Wisdom from… [16 Jan.]

POPE ST. LEO THE GREAT (400–461): Recognize your dignity, O Christian

Let us give thanks to God the Father, through his Son, in the Holy Spirit, who, by reason of his great charity with which he has loved us, has taken pity on us; and whereas we were dead in sins, has quickened us in Christ to make us a new creation in him, a new handiwork. Let us accordingly lay aside our former way of life with all its works, and claiming our joint portion in Christ's sonship, let us renounce the deeds of corrupt nature. Recognize your dignity, O Christian, and once made a sharer in the divine nature, do not by your evil conduct return to the base servitude of the past. Keep in mind of whose head and body you are a member. Never forget that you have been plucked from the power of darkness and taken up into the light and kingdom of God. By the sacrament of baptism you have become a temple of the Holy Spirit. Do not through your depravity drive away so great a guest and put yourself once more in bondage to the devil, for the blood of Christ was the price of your redemption.
(Sermo 1 in Nativitate Domini 1-3: PL 54, 190-193.)

Bishop of Rome, St. Leo left many letters and sermons to attest to his teaching and preaching, chief among his writings being the Tome he sent to the Council of Chalcedon in 451, an articulation of the hypostatic union which the council hailed as 'the voice of Peter' for orthodox teaching.

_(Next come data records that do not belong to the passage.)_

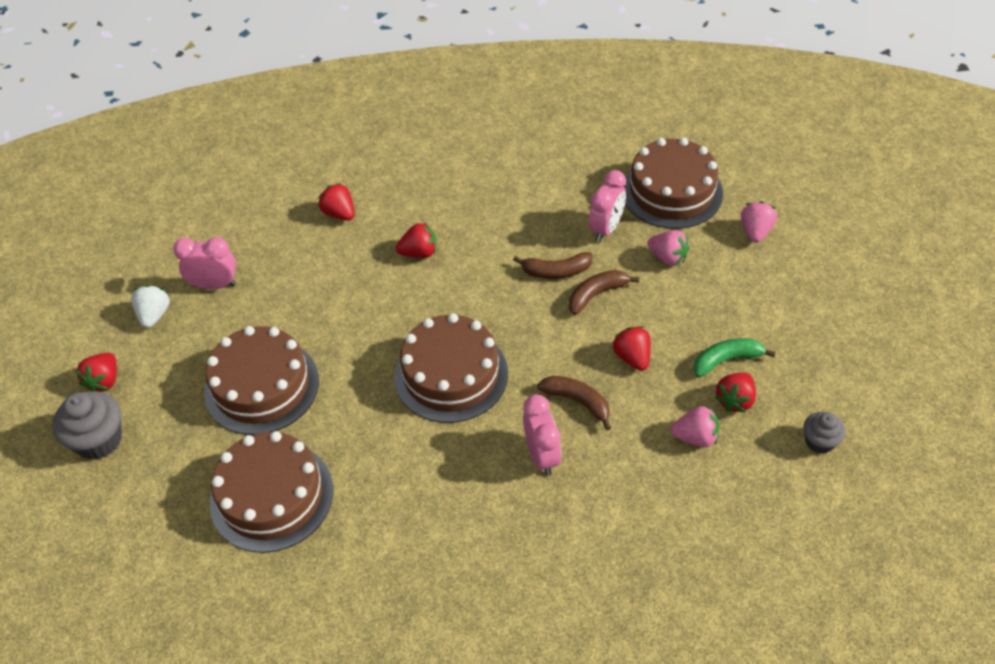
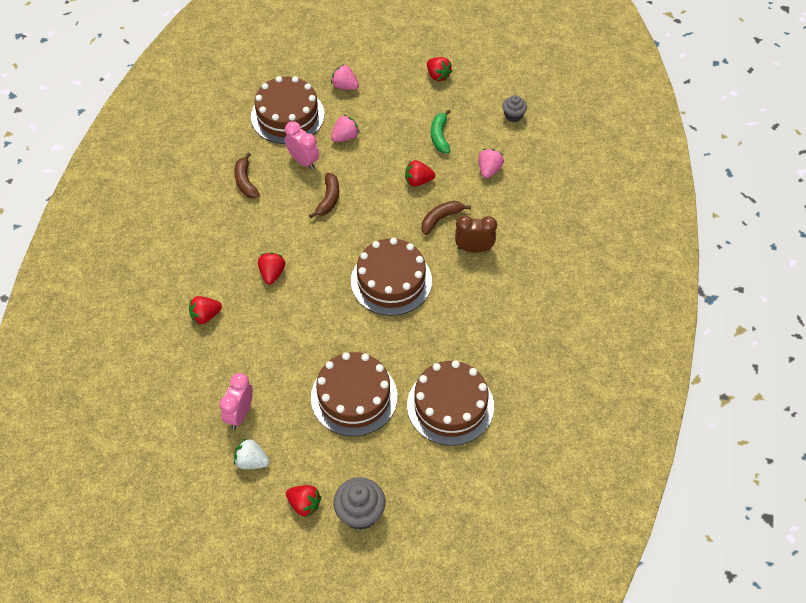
camera: 75 degrees left, 5 degrees up
pink clock [523,394,562,476] -> brown clock [455,216,497,253]
brown banana [569,270,639,315] -> brown banana moved to [234,153,260,198]
red strawberry [715,373,756,412] -> red strawberry moved to [427,57,452,81]

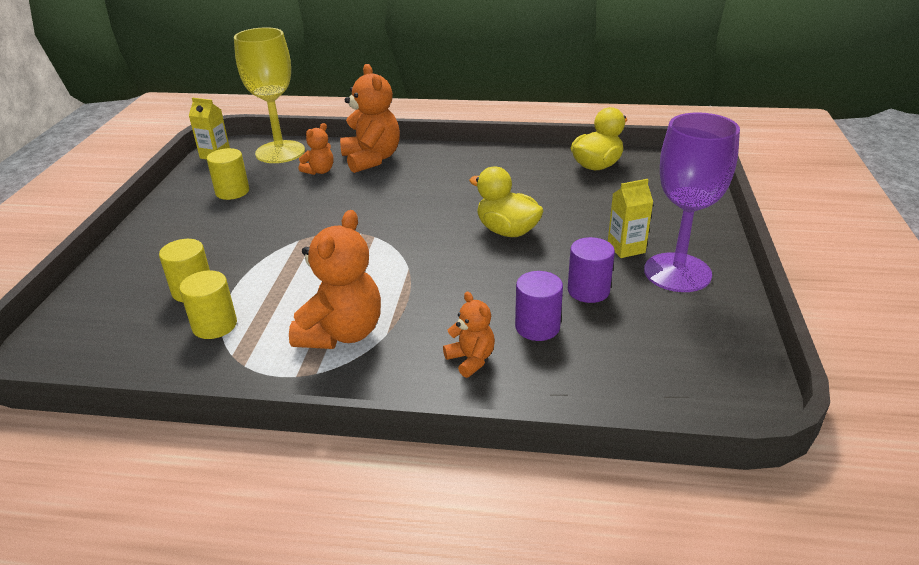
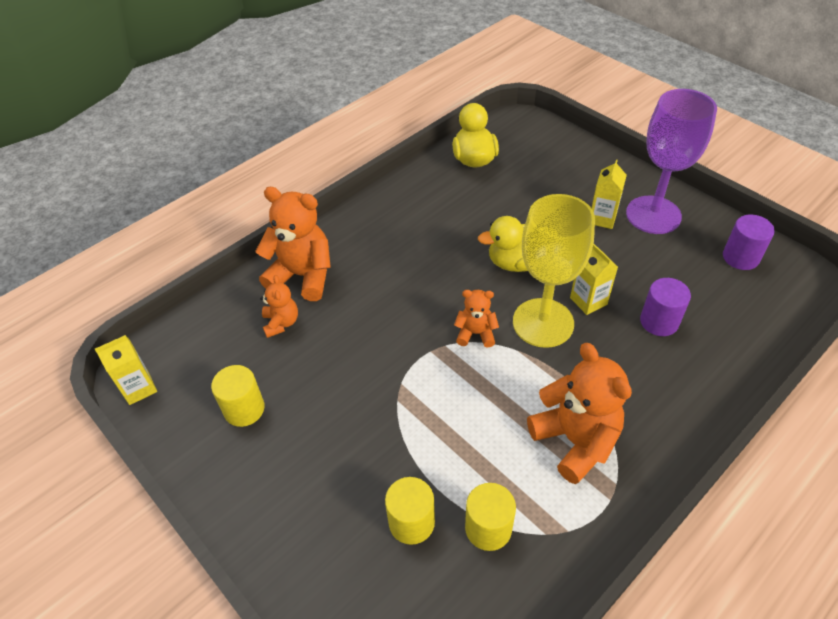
camera: 50 degrees left, 15 degrees up
yellow goblet [234,27,305,163] -> yellow goblet moved to [513,194,595,348]
orange teddy bear [443,292,495,378] -> orange teddy bear moved to [454,290,499,348]
purple cylinder [568,237,615,303] -> purple cylinder moved to [723,215,775,270]
none -> yellow carton [570,243,618,315]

ST. AUGUSTINE: Observe the Local Custom

When my mother reached Milan, she found the church there not fasting on Saturdays. She was troubled, and hesitated as to what she should do. I applied on her behalf to Ambrose for his advice. He replied, "When I go to Rome, I also fast on Saturday: when here, I do not. If you go to any church, observe the local custom."
-- Letter 54, 2

Prayer. Lord, while I was still far away from you, you coaxed me in a great many ways to hear you from afar and be converted to you and call upon you.
-- Confessions 13, 1


It is a very fine thing to feel ashamed of oneself when one realizes one's own imperfections and misery, but the feeling must not drag on lest one lose heart. It is necessary to raise the heart to God with a holy confidence, founded not in our strength but in God. We indeed change, but God never does; He always remains equally good and merciful toward us, whether we are weak and imperfect or perfect and strong. I always say that our misery is the throne of God's mercy, and so we must realize that the greater our misery, the greater should be our confidence in Him.
(Spiritual Discourses II; O. VI, p. 22)


I HAVE only that which the poor have equally with the rich; which the lonely have equally with the man of many friends. To me this whole strange world is homely, because in the heart of it there is a home; to me this cruel world is kindly, because higher than the heavens there is something more human than humanity. If a man must not fight for this, may he fight for anything? I would fight for my friend, but if I lost my friend, I should still be there. I would fight for my country, but if I lost my country, I should still exist. But if what that devil dreams were true, I should not be––I would burst like a bubble and be gone; I could not live in that imbecile universe. Shall I not fight for my own existence?